Ambulatory surgery centers (ASCs) are an odd beast. They are an enigma to the novice operator, often resulting in failure on multitudinous fronts. The savvy physician or administrator, having gone through years of missteps and falls from the horse, knows how to tame this beast, and sow the rewards bestowed on them once they master this art.

Revenue-boosting procedures

Having invested more than two decades in building, running and managing ASCs, I have concluded that nothing produces more revenues, pound for pound, than gastroenterology procedures. Our ASC franchise, Atlas Surgical Group, specializes in spinal and orthopedic surgery, GI, ophthalmology and gynecology, and performs tens of thousands of surgeries every year. Take it from the horse’s mouth, the true profits come from GI. Unfortunately, many surgery center operators don’t realize how performing GI procedures can allow them to truly capitalize on this specialty’s gains.

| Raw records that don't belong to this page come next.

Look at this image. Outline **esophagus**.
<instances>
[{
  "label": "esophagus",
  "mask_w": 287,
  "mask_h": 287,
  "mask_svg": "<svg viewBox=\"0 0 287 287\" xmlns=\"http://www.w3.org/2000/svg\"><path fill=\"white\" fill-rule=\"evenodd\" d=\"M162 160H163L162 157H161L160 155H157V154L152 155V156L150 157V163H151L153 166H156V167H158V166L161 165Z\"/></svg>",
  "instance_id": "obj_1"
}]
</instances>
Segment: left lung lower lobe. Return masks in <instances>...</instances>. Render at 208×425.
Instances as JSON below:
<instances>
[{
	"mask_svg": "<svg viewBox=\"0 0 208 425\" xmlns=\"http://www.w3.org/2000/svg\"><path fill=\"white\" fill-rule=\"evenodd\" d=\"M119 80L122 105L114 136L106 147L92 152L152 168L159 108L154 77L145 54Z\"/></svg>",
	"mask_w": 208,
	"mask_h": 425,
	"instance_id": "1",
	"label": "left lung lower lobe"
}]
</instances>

GI remained about one-third of the average caseload at ASCs from 2018 (34%) to last year (32%), according to VMG Health’s Multispecialty ASC Benchmarking study. That makes sense, since there’s never a shortage of colonoscopies and esophagogastroduodenoscopies (EGDs or “upper endoscopies”), and it doesn’t make sense to go after other outpatient GI procedures that don’t pay much. To quote a recent article from Gastroenterology & Endoscopy News, “We are in the Golden Age of older rectums”— from a supply side, at least. Elderly people will make up 20% of the population by 2030; reducing the age for the first colonoscopy screening to 45 adds three million patients to the rolls; and there’s still a huge backlog of these procedures taking place because millions postponed their screenings during the pandemic. 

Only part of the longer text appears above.